Copy the rows below word for word, leaving out the pictures.

[Items from a dataset]
• • • •

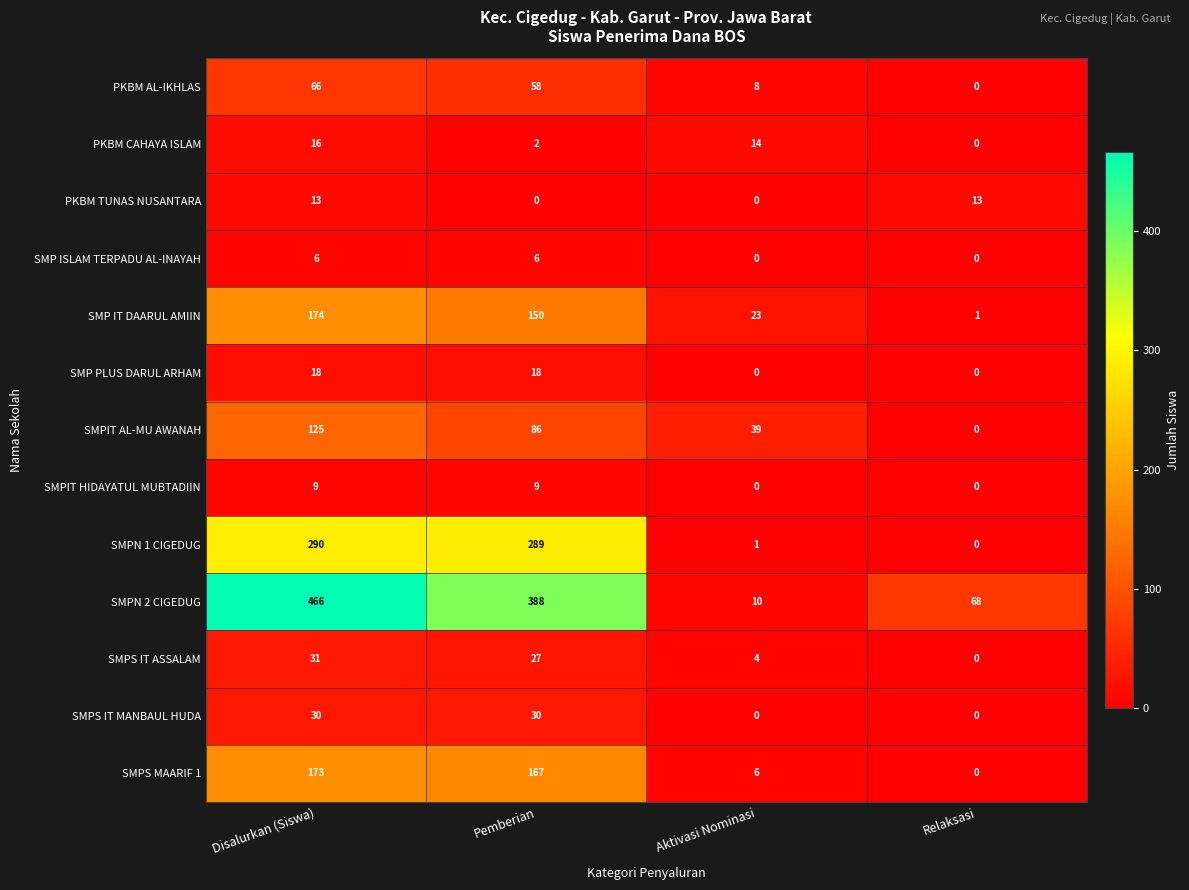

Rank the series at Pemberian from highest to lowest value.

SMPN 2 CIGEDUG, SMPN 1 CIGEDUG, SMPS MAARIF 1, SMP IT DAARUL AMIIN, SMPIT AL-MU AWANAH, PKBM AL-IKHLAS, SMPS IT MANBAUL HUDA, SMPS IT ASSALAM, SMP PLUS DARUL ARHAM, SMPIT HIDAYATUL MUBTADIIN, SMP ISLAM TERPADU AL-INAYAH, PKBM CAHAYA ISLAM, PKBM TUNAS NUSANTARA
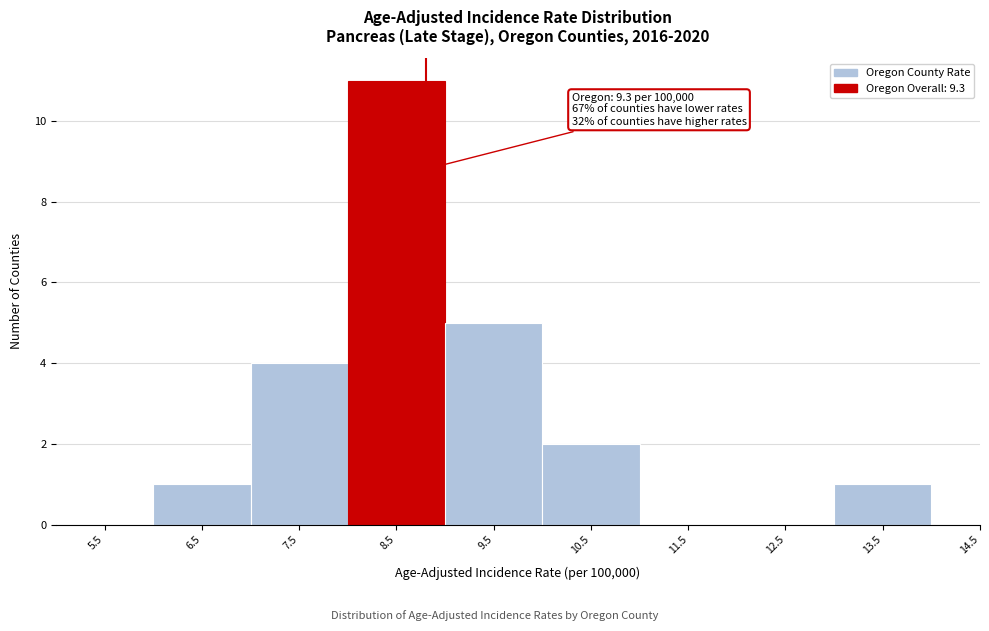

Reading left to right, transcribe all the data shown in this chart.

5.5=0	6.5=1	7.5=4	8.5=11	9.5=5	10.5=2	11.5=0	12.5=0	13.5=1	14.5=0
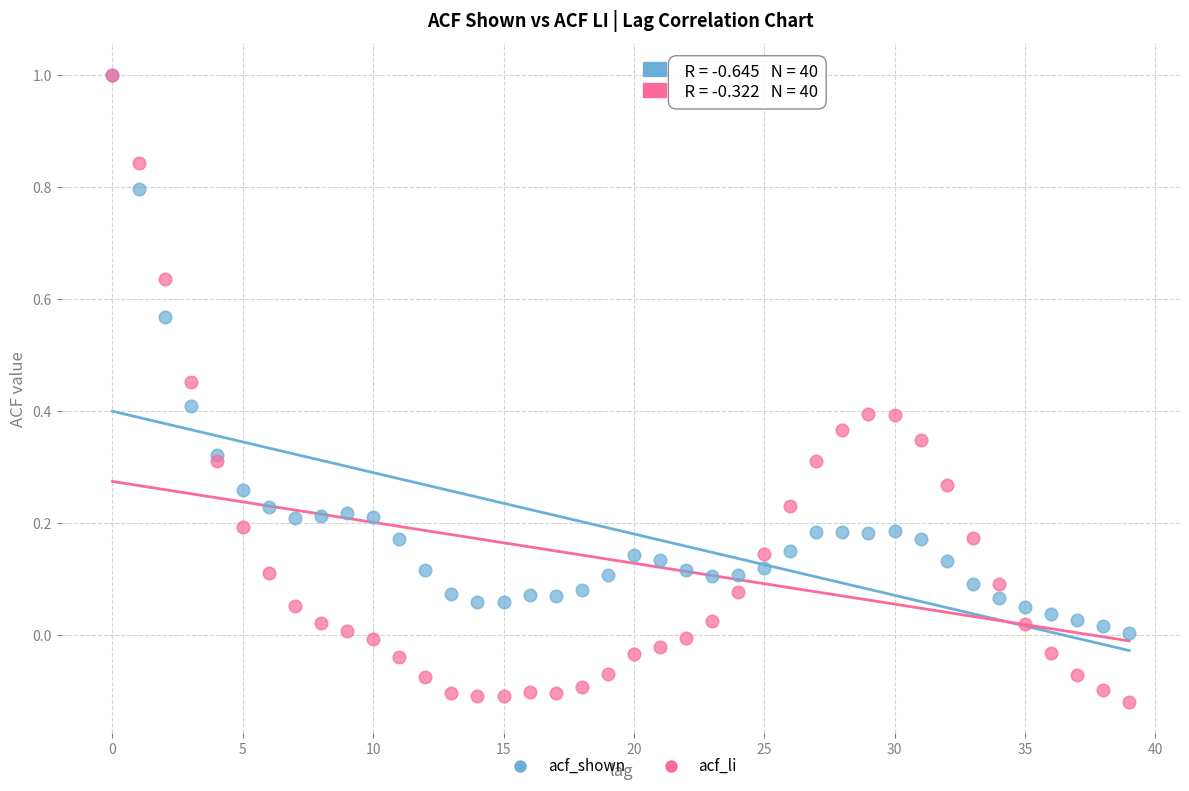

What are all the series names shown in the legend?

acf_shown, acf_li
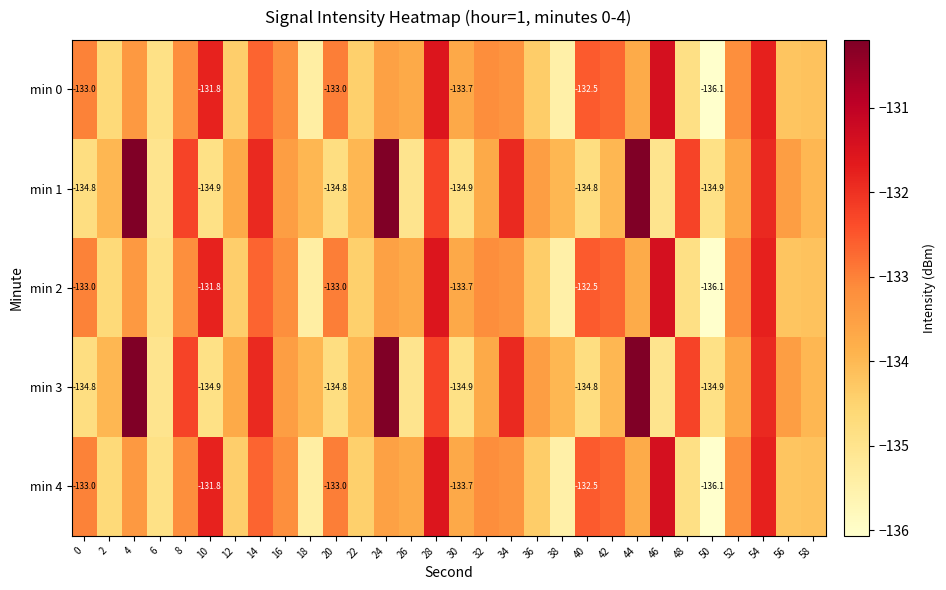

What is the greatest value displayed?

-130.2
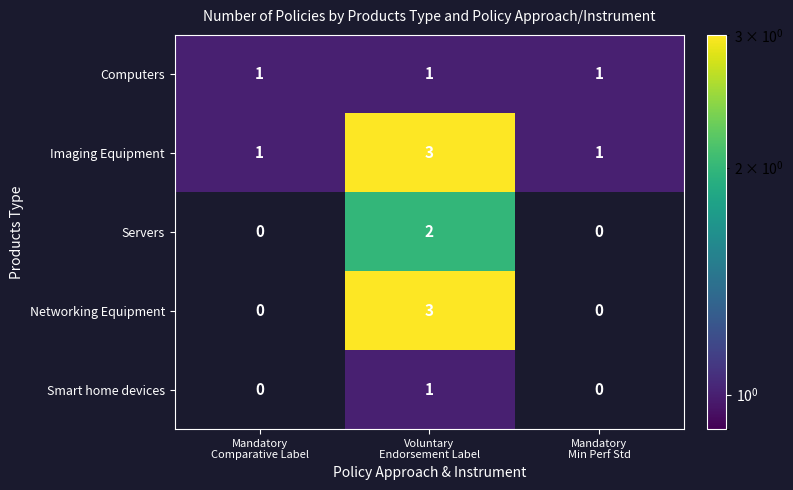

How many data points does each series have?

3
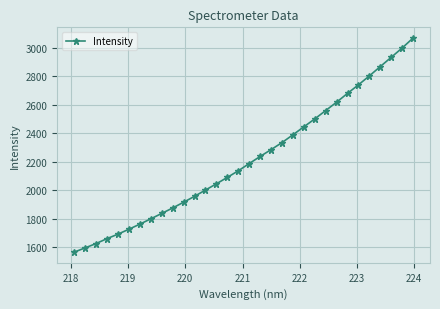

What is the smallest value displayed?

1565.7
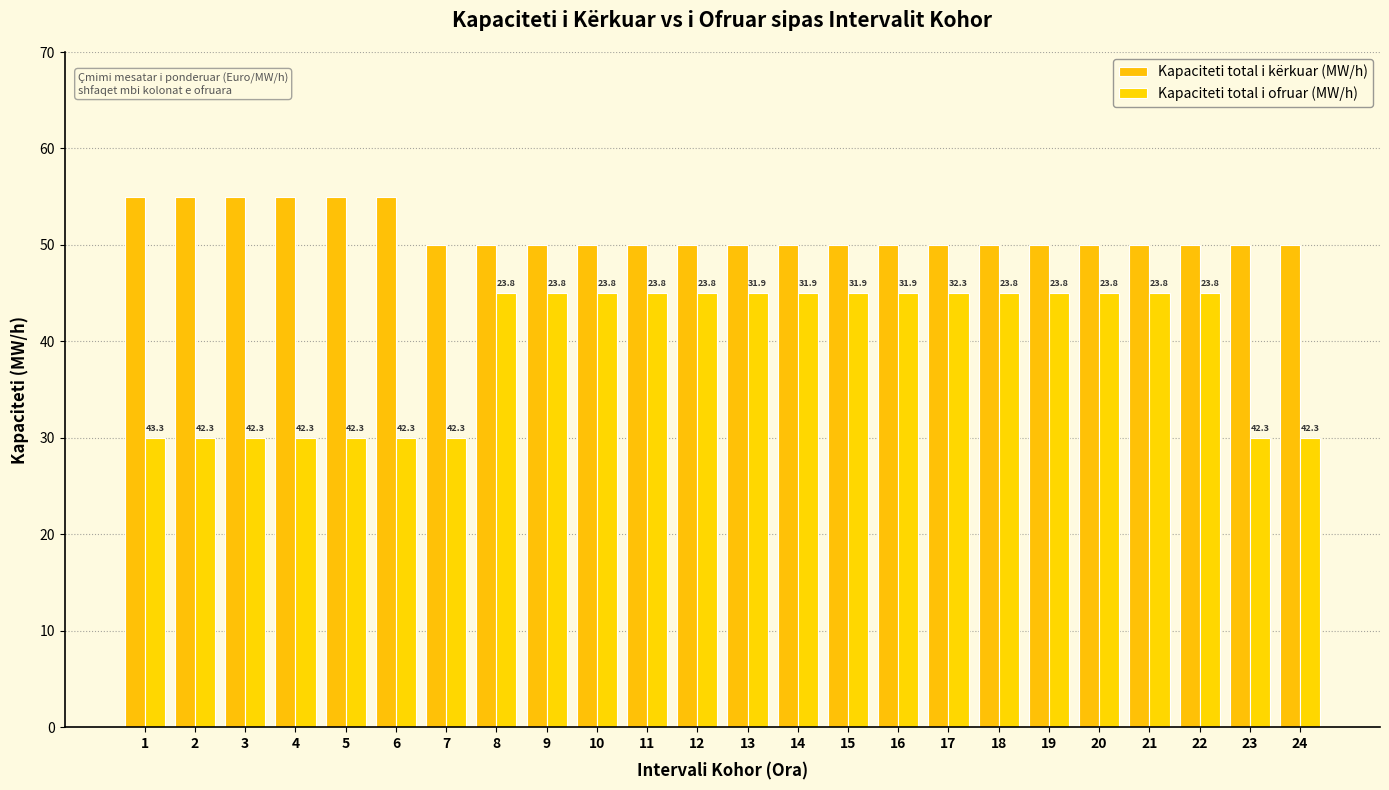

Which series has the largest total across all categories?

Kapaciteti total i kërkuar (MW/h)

• • • •

> _Answer section_:
Rank the series at Pemberian from highest to lowest value.

SMPN 2 CIGEDUG, SMPN 1 CIGEDUG, SMPS MAARIF 1, SMP IT DAARUL AMIIN, SMPIT AL-MU AWANAH, PKBM AL-IKHLAS, SMPS IT MANBAUL HUDA, SMPS IT ASSALAM, SMP PLUS DARUL ARHAM, SMPIT HIDAYATUL MUBTADIIN, SMP ISLAM TERPADU AL-INAYAH, PKBM CAHAYA ISLAM, PKBM TUNAS NUSANTARA

Reading left to right, transcribe all the data shown in this chart.

5.5=0	6.5=1	7.5=4	8.5=11	9.5=5	10.5=2	11.5=0	12.5=0	13.5=1	14.5=0

What are all the series names shown in the legend?

acf_shown, acf_li

What is the greatest value displayed?

-130.2

How many data points does each series have?

3

What is the smallest value displayed?

1565.7

Which series has the largest total across all categories?

Kapaciteti total i kërkuar (MW/h)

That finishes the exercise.